» What you need to do: Please find every line in the entries below that contains the string "down", and copy it.

*** Begin section ***

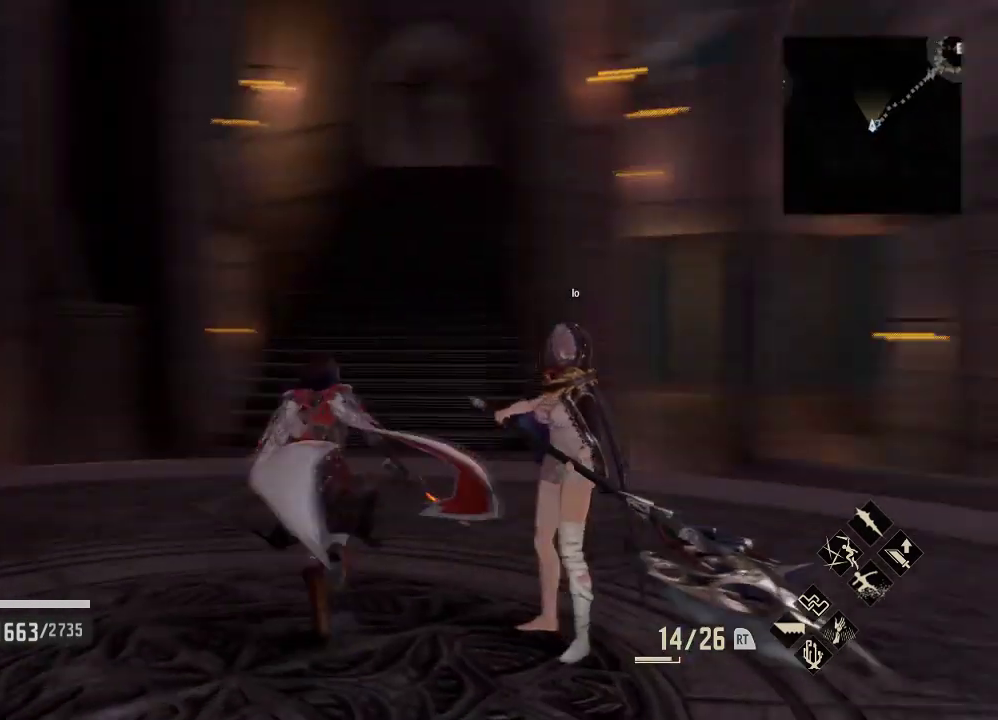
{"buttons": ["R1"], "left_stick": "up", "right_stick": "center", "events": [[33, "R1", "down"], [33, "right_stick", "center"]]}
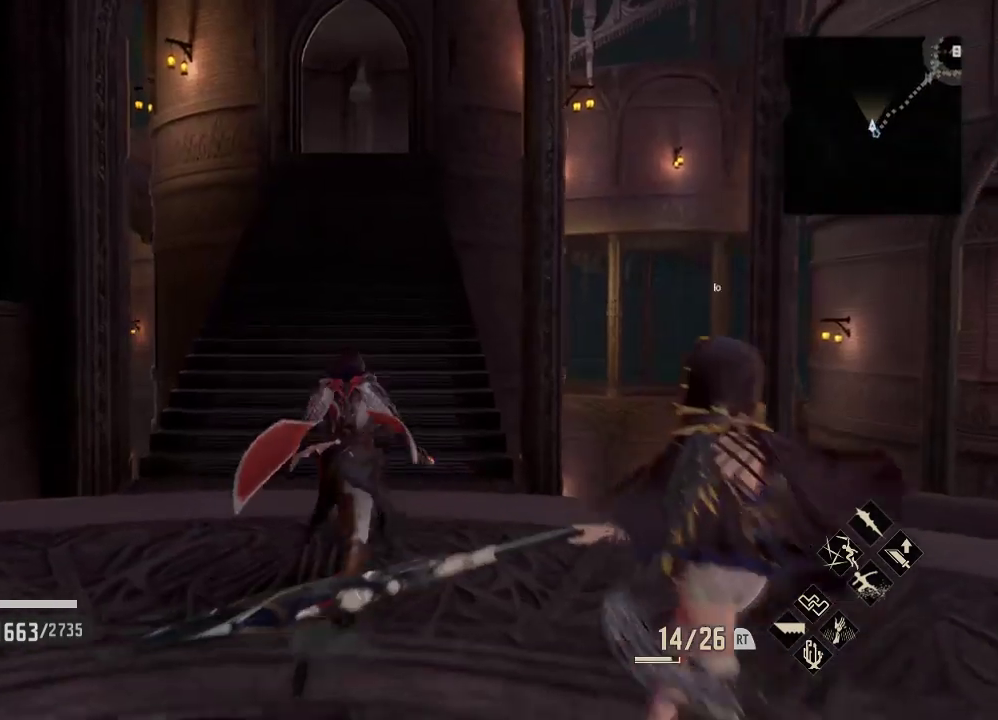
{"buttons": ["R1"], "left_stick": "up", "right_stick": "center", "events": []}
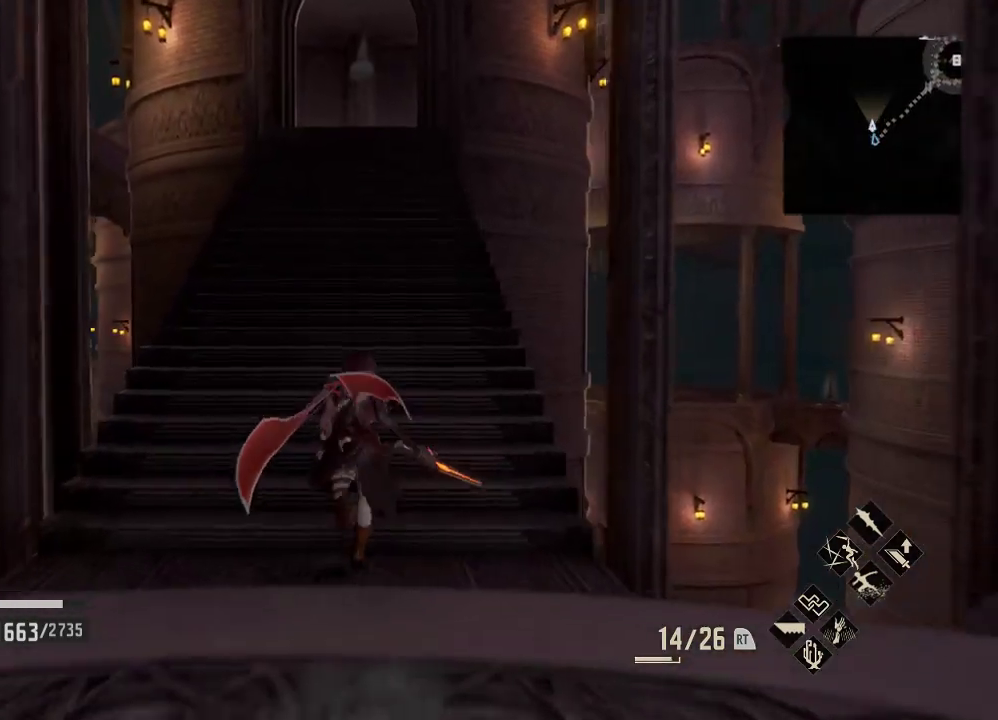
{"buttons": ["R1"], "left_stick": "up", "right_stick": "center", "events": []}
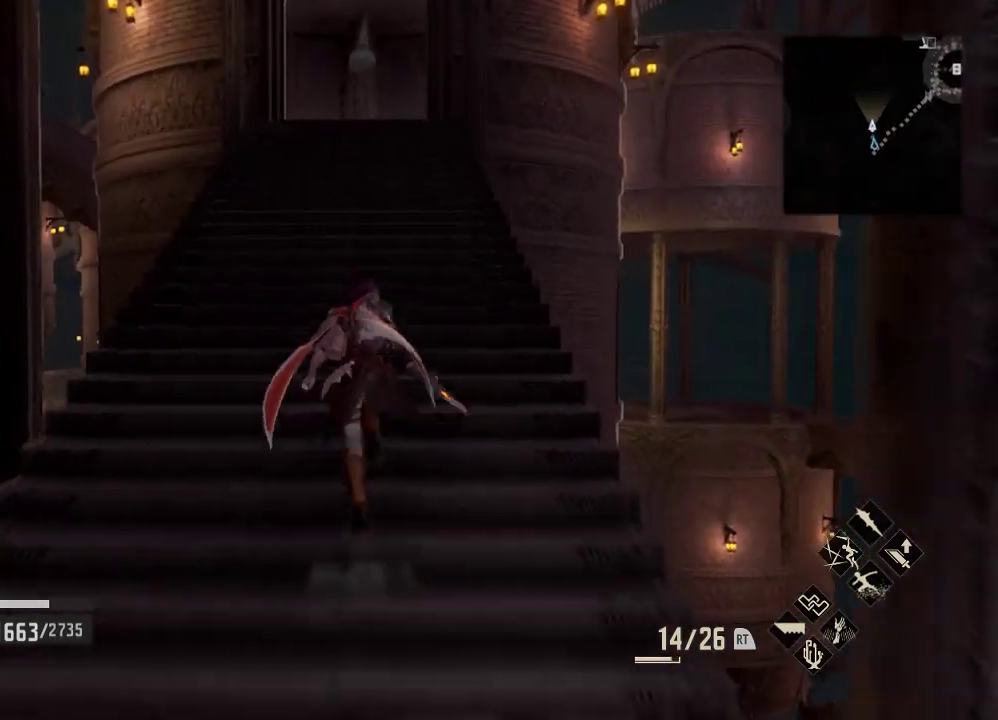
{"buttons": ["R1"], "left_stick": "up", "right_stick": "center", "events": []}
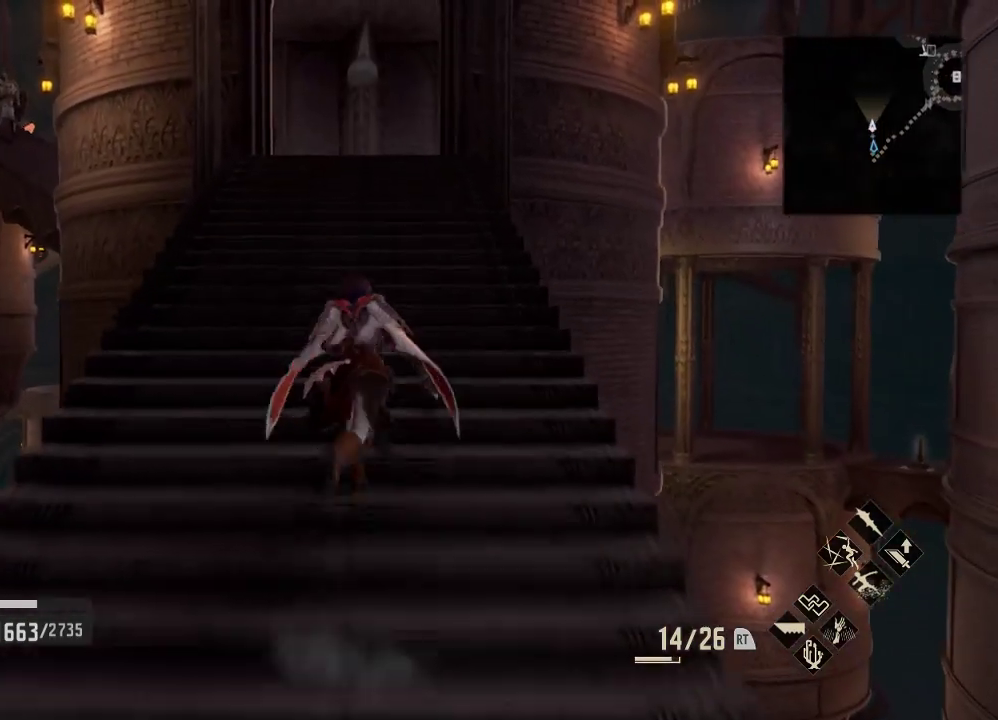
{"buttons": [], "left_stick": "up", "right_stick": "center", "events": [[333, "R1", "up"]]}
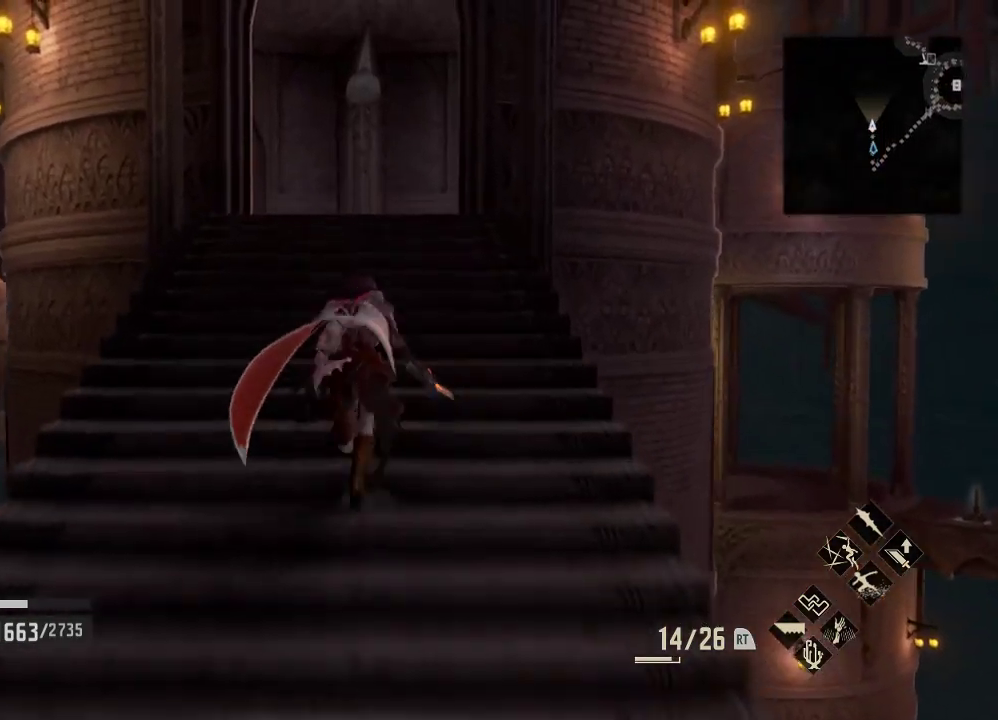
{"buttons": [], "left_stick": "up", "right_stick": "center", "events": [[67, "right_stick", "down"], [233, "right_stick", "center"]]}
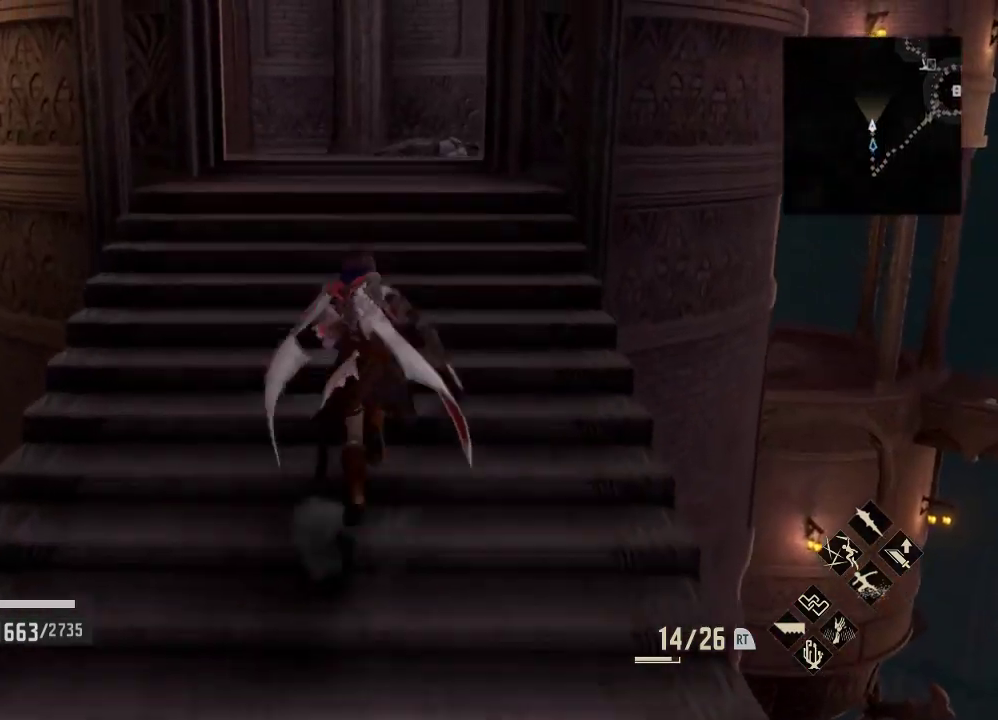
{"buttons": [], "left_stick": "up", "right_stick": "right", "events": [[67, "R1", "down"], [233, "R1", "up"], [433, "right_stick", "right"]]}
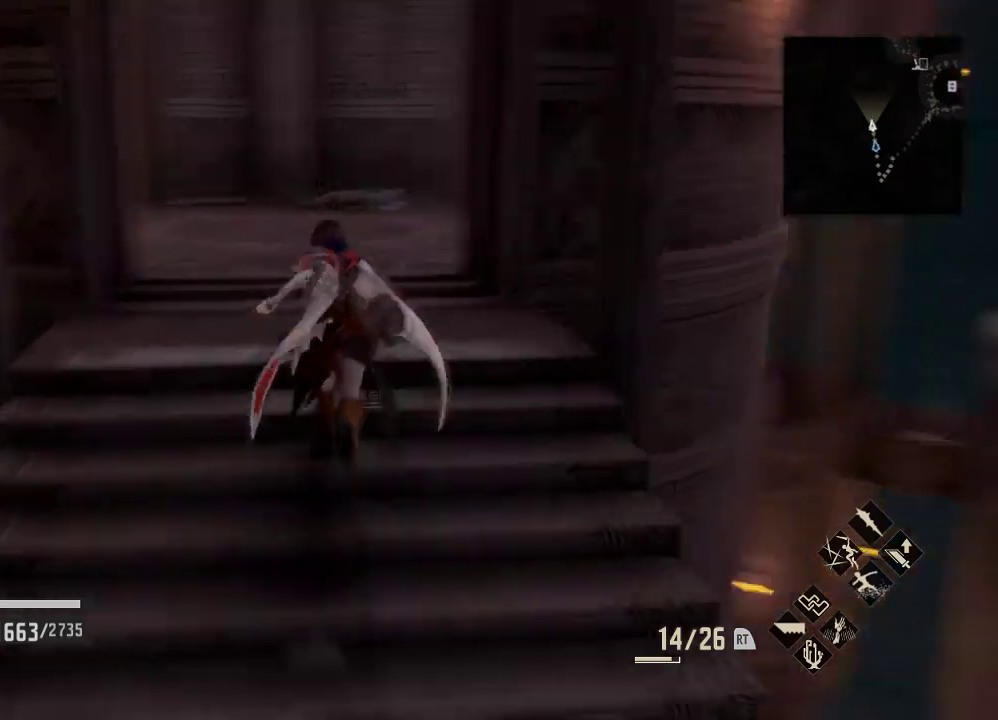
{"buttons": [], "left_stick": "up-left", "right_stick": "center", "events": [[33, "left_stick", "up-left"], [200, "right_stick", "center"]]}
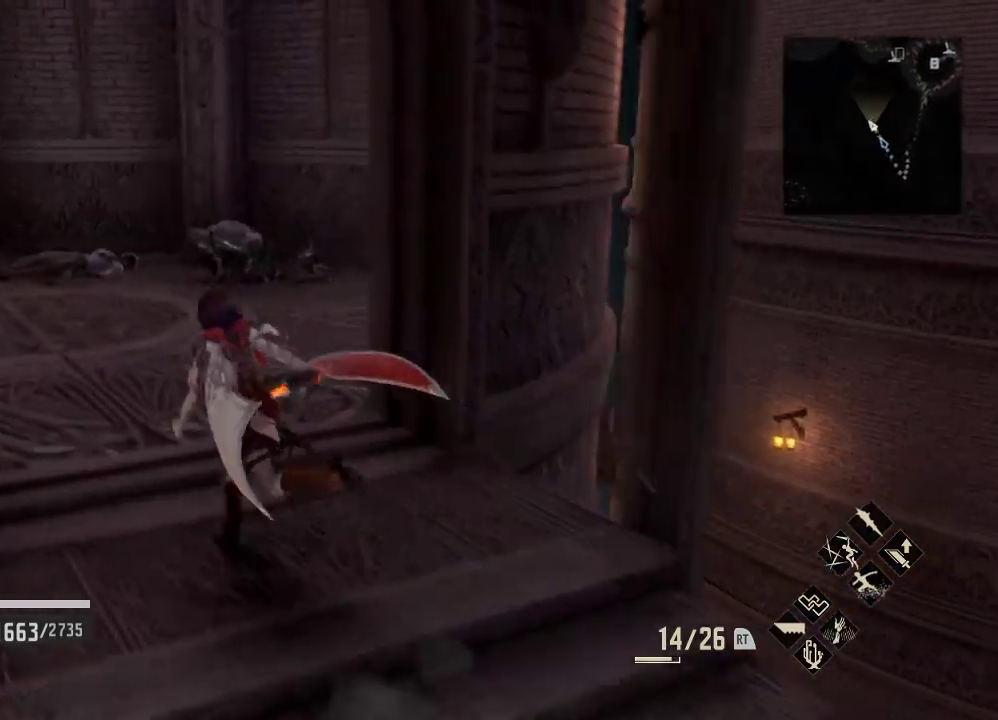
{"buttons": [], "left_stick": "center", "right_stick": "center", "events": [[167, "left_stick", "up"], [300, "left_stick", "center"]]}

*** End section ***

» Answer space:
{"buttons": ["R1"], "left_stick": "up", "right_stick": "center", "events": [[33, "R1", "down"], [33, "right_stick", "center"]]}
{"buttons": [], "left_stick": "up", "right_stick": "center", "events": [[67, "right_stick", "down"], [233, "right_stick", "center"]]}
{"buttons": [], "left_stick": "up", "right_stick": "right", "events": [[67, "R1", "down"], [233, "R1", "up"], [433, "right_stick", "right"]]}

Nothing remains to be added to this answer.